In practice, this means migration channels from origin are not prioritized nor adequately protected, as restrictive filters ignore many strategic sectors with workforce shortages. These legal and bureaucratic limitations push many to seek irregular and dangerous alternatives, putting their lives at risk.
In this context, socio-formative rooting offers a path for regularizing people already in Spain in an irregular situation—implicitly acknowledging that irregular migration is a structural phenomenon that cannot be ignored.
This contradiction leads to:
- Legal uncertainty: Legal, safe pathways are strict, limited, highly bureaucratic, and disconnected from reality, while irregular entry becomes a necessary door.
- Unintentional encouragement of irregular migration: Because restrictive origin-based procedures push people to resort to irregular channels despite real labor market needs.
- Confusion and challenges for employers and migrants: The exclusion of many professional profiles from the shortage occupation lists makes formal hiring from origin difficult.
Additionally, it is confusing for both migrants and employers that, despite real workforce needs, privileged processes exist only for highly qualified professionals (as defined by Law 14/2013, of September 27, on support for entrepreneurs and their internationalization), while other necessary profiles face slow, opaque, and cumbersome procedures. This is yet another contradiction within the Spanish immigration system, which fails to respond fully to the country’s actual labor demands—particularly in care work, technical, and operational roles.
Toward a More Coherent and Realistic Migration Policy
To address these challenges in a comprehensive way, we propose:
- Opening origin-based residence and work permits to all needed profiles, including technical and operational workers, not just highly qualified professionals.
- Harmonizing criteria and procedures between regular access routes and regularization figures, ensuring consistency and avoiding contradictions or bottlenecks.

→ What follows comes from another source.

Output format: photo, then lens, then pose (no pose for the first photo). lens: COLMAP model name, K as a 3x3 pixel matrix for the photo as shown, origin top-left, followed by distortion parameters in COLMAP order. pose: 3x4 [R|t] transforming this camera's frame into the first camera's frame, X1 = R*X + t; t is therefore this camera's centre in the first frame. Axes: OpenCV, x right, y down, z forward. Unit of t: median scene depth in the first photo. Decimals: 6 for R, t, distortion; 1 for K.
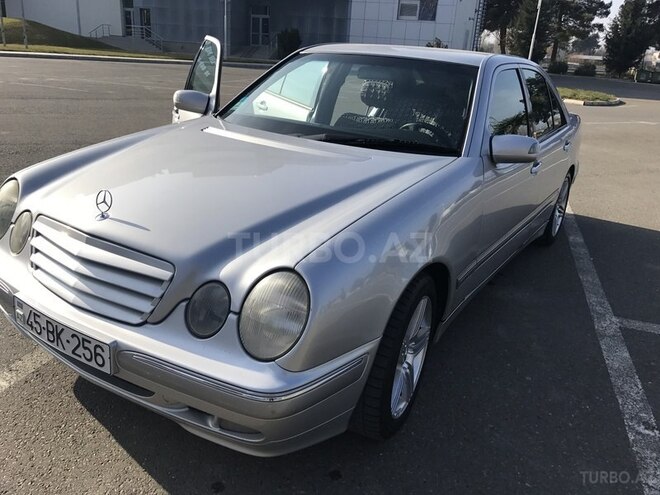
lens RADIAL K [[548.3, 0, 330.0], [0, 548.3, 247.5], [0, 0, 1]] dist [0.009979, -0.010487]
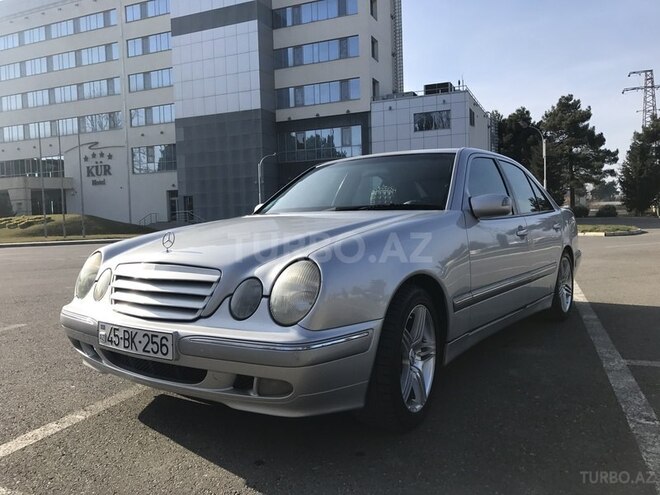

- Strengthening public administration with adequate resources, training, and coordination to apply existing rules efficiently.
- Promoting dual vocational training linked to migration regularization, to facilitate sustainable labor integration.
- Establishing agile and equal procedures for all migration pathways. The fast-track process under the Entrepreneurs Law, with short timelines and legal certainty for highly skilled professionals, should be a model applied to all migrant profiles. Maintaining slow, opaque, and complex bureaucracies for other groups results in indirect discrimination based on education level, origin, or social class—contrary to the principles of equality and legal security.
Conclusion
Socio-formative rooting is a step forward from its predecessor, incorporating a more humane approach aligned with social and labor realities. But for it to fulfill its purpose, the gap between legislative intent and practical application must be closed—ensuring that bureaucracy and legal contradictions do not erode legal certainty or the rule of law.
The fast-track model in the Entrepreneurs Law, which offers streamlined, secure procedures for highly qualified professionals, should serve as a blueprint for all migration processes.
Maintaining slow and opaque bureaucratic systems for other profiles implies indirect discrimination based on education, origin, or social class—contradicting constitutional and international legal principles.
It is essential, therefore, to promote procedures that ensure equal treatment, efficiency, and legal certainty for all migrants—regardless of their background—while facilitating their real integration and contribution to society.
From our law firm, we remain committed to supporting migrants and companies through this process, with a firm commitment to fundamental rights and a comprehensive vision of international mobility.